题目要求 -
请照原样抄写下列条目中的一段：从含有“At which label is Count closest to 466?”的那一行开始，到含有“The value of Home”的那一行结束，首尾两行都算在内。只抄这一段，答案中不要写入图片。

数据条目 -
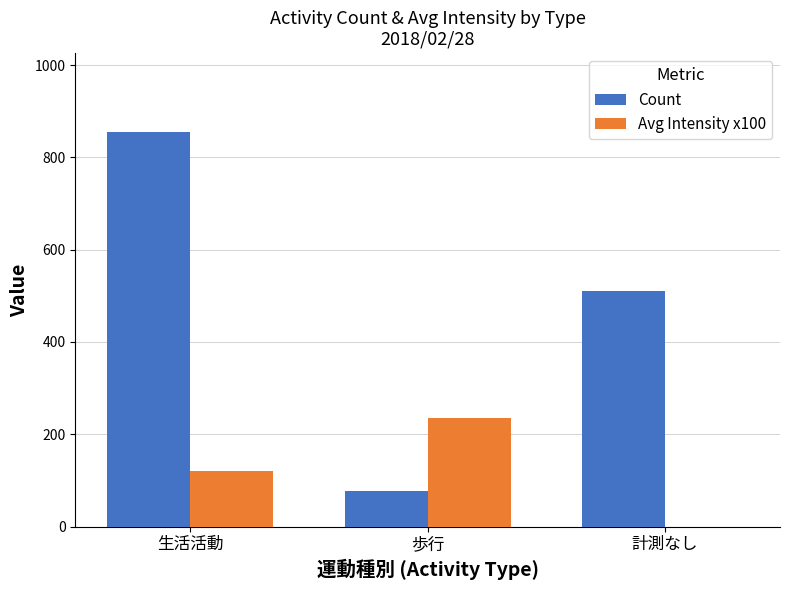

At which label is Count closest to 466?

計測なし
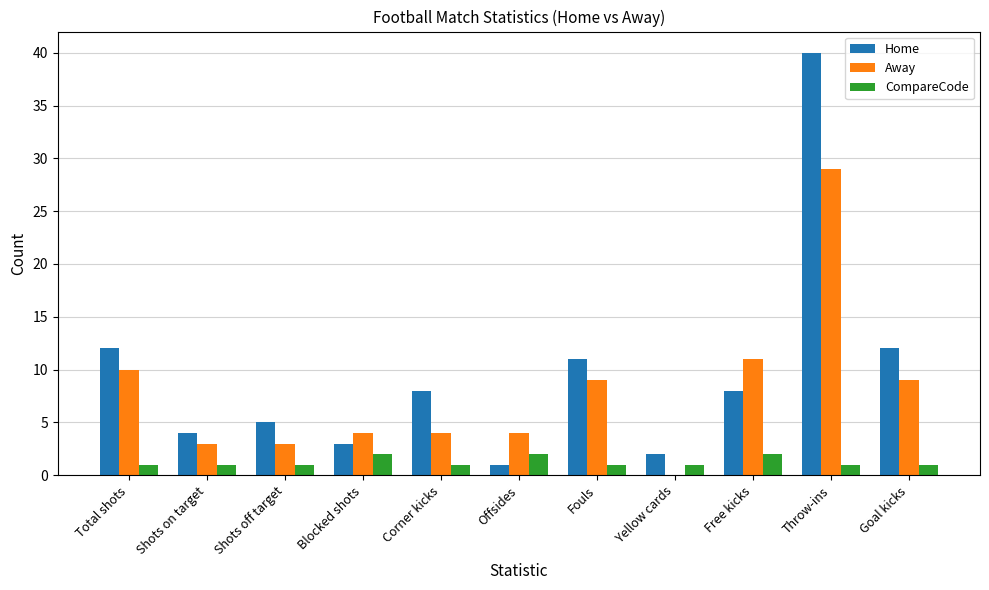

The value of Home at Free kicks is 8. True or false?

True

---

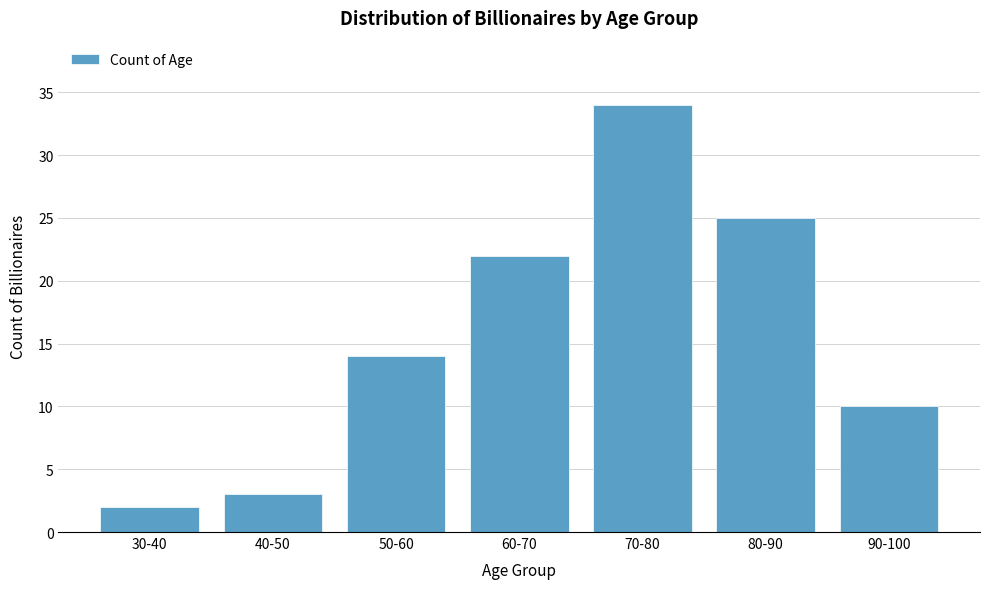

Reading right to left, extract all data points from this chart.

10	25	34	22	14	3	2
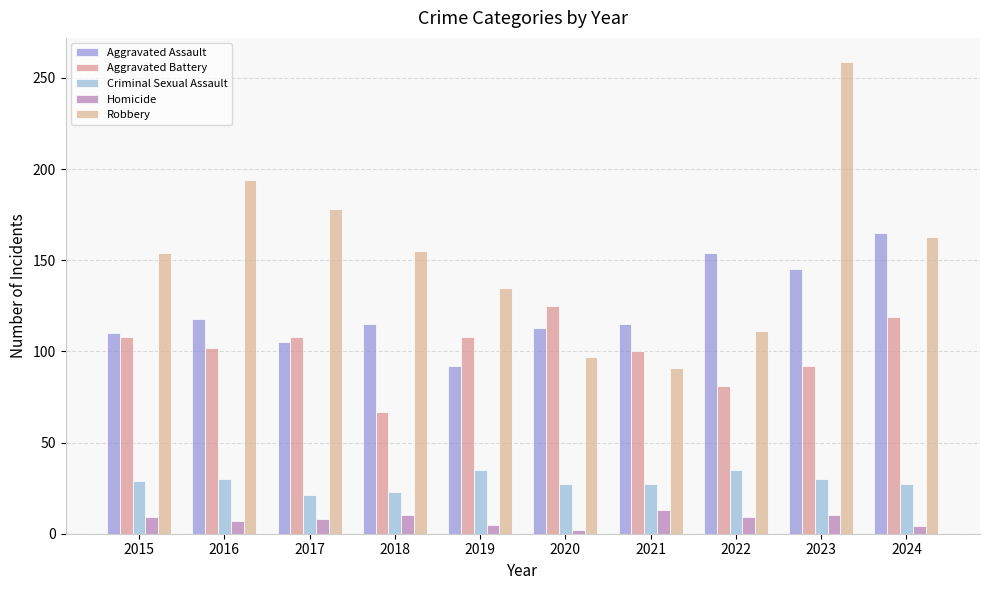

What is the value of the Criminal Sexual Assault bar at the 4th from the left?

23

---

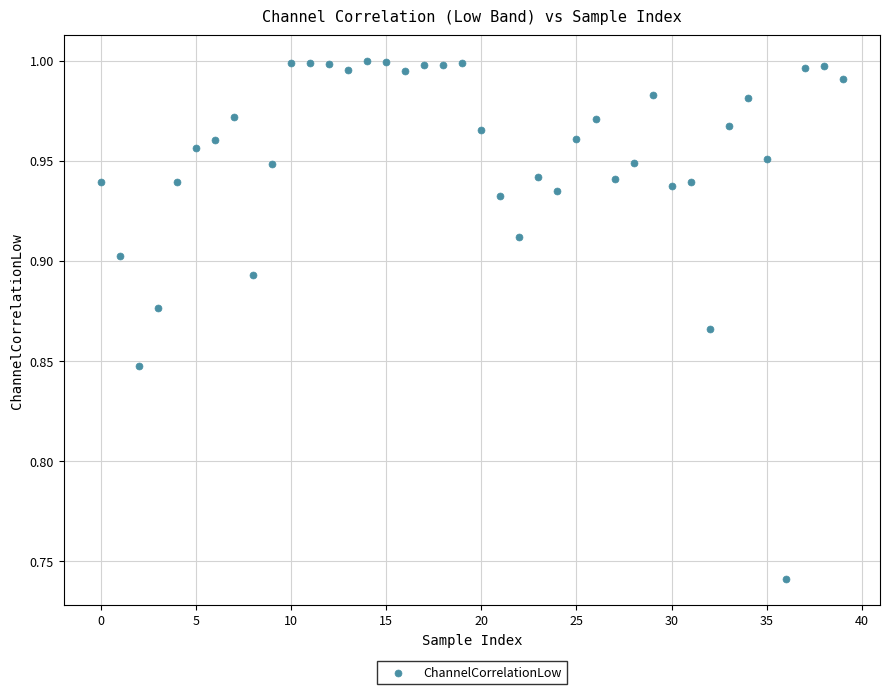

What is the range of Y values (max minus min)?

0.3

练习作答 -
At which label is Count closest to 466?

計測なし

The value of Home at Free kicks is 8. True or false?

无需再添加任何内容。